Etiology of Low Desire
In most instances, low sexual desire in a man can be caused by a combination of four factors:
Diagnostic Criteria for Hypoactive Sexual Desire Disorder
The origins of low desire can be complex and you have to be aware that adverse testosterone levels may not be the cause of low desire in men - a lot of guys with low desire have total and free testosterone levels well within the normal range.
For the man who reports little or no interest in sex the first step is to find out if the issue is caused by low desire or low arousal. For example, a man who says that he has no interest in sex may mean he is having difficulty getting an erection ! Suitable questions to elicit the truth include the following:
Questions - Low Desire and Erectile Dysfunction
Despite your lack of interest, can you still get an erection?
Compared to your past, how would you rate your interest in sex?
If you can get an erection, do you think that you would be interested in having sex?
Medications Associated with Low Desire
Antihypertensive Antiarrhythmic Antineoplastic Anticonvulsant Antidepressant
Treating Low Desire
The effective treatment of low desire among men is all about identifying the cause of the problem and providing appropriate treatment.
For example, androgen supplementation in cases of low desire and normal range testosterone levels will not increase a man's sexual desire.
And even if a primary factor is identified, low sexual desire will in many cases be multifactorial.
For example, a man's declining androgen levels may cause low desire but the problem was made worse by the decreased sense of masculinity, and increased tension with his partner resulting from lack of sexual interest.
This can cause stress (e.g., depression) and so androgen supplementation needs to be supported by brief psychosexual counseling.
This may involve helping him to understand the various factors involved in his low desire; set new expectations for his future sexual life; and show him how to speak clearly and openly with his partner about their sexual relationship.

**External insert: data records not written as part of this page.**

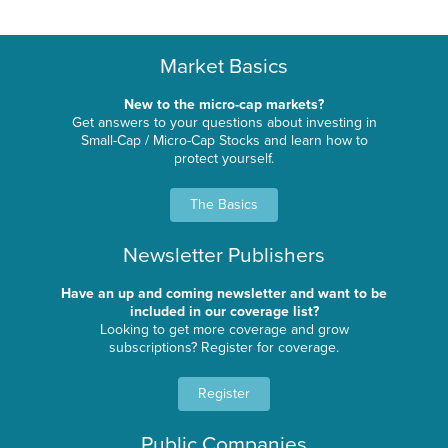
Market Basics
New to the micro-cap markets?
Get answers to your questions about investing in
Small-Cap / Micro-Cap Stocks and learn how to
protect yourself.
The Basics
Newsletter Publishers
Have an up and coming newsletter and want to be
included in our coverage list?
Looking to get more coverage and grow
subscriptions? Register for coverage.
Register
Public Companies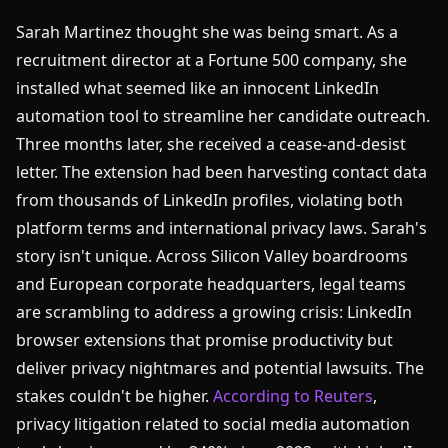
Sarah Martinez thought she was being smart. As a
recruitment director at a Fortune 500 company, she
installed what seemed like an innocent LinkedIn
automation tool to streamline her candidate outreach.
Three months later, she received a cease-and-desist
letter. The extension had been harvesting contact data
from thousands of LinkedIn profiles, violating both
platform terms and international privacy laws. Sarah's
story isn't unique. Across Silicon Valley boardrooms
and European corporate headquarters, legal teams
are scrambling to address a growing crisis: LinkedIn
browser extensions that promise productivity but
deliver privacy nightmares and potential lawsuits. The
stakes couldn't be higher.
According to Reuters
,
privacy litigation related to social media automation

Addressing Low Desire Associated with Reduced Androgen
Low sexual desire associated with low testosterone levels may be linked to erectile dysfunction, fatigue, lethargy, mood swings, loss of motivation, and reduced physical vitality.
Laboratory tests to determine testosterone levels may indicate a need for androgen supplementation, which can increase sexual desire among men with low serum testosterone levels.

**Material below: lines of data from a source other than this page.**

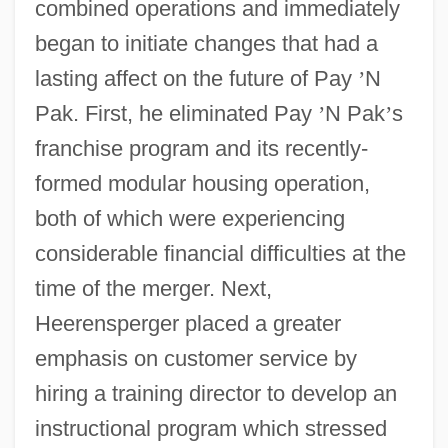
combined operations and immediately
began to initiate changes that had a
lasting affect on the future of Pay
’
N
Pak. First, he eliminated Pay
’
N Pak
’
s
franchise program and its recently-
formed modular housing operation,
both of which were experiencing
considerable financial difficulties at the
time of the merger. Next,
Heerensperger placed a greater
emphasis on customer service by
hiring a training director to develop an
instructional program which stressed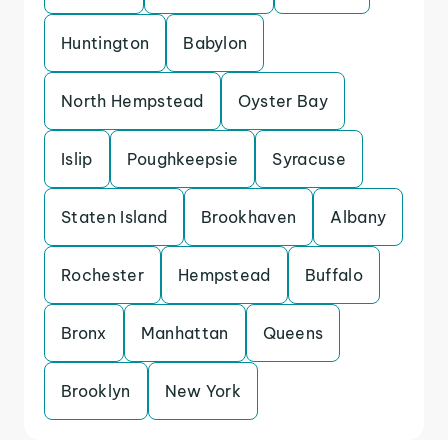
Huntington
Babylon
North Hempstead
Oyster Bay
Islip
Poughkeepsie
Syracuse
Staten Island
Brookhaven
Albany
Rochester
Hempstead
Buffalo
Bronx
Manhattan
Queens
Brooklyn
New York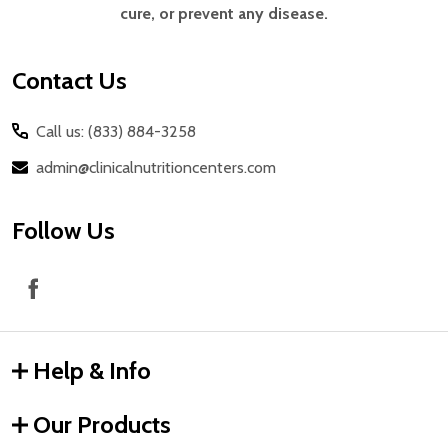
cure, or prevent any disease.
Contact Us
Call us: (833) 884-3258
admin@clinicalnutritioncenters.com
Follow Us
Help & Info
Our Products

There are risks, however - which means careful screening for any contraindications such as liver or renal disease which may lead to the development of gynecomastia.

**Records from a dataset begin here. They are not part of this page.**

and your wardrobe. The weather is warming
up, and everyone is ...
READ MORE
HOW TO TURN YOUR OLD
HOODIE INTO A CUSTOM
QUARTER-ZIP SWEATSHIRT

Addressing Low Desire Associated with Medication Side Effects
A number of medications cause low hormone and desire levels - one can substitute a different but equivalent medication that has less of an impact on a patient's level of desire, especially where antidepressants are concerned.... 38% to 50% of men report impairments in sexual desire on SSRIs.
And it is important to note that many patients with antidepressant-associated low desire will also have erectile dysfunction .
Addressing Low Desire Associated with Chronic Illness
Low desire and other sexual dysfunctions caused by chronic illness have both physical and psychological aspects, so the doctor needs to differentiate between the physiological and psychological factors at play.
For example, the illness itself, and medical treatments for it will in many cases have a direct impact on sexual function.
Thus, in some cases, medical intervention can help to alleviate the problem. In cases of musculoskeletal disease, for example, positional changes for sexual intercourse might make a difference, as may less demanding sexual practices.
The doctor should aim to help the patient maintain, restore and adjust sexuality.
Addressing Low Desire Associated with Psychosexual Issues
Low desire associated with psychosexual issues can have a complex etiology including abuse in childhood - and often problems in a couple relationship.
Here counseling may be brief and solution focused, emphasizing current couple behaviors and practical suggestions, many of which can revolve around enhanced couple communication.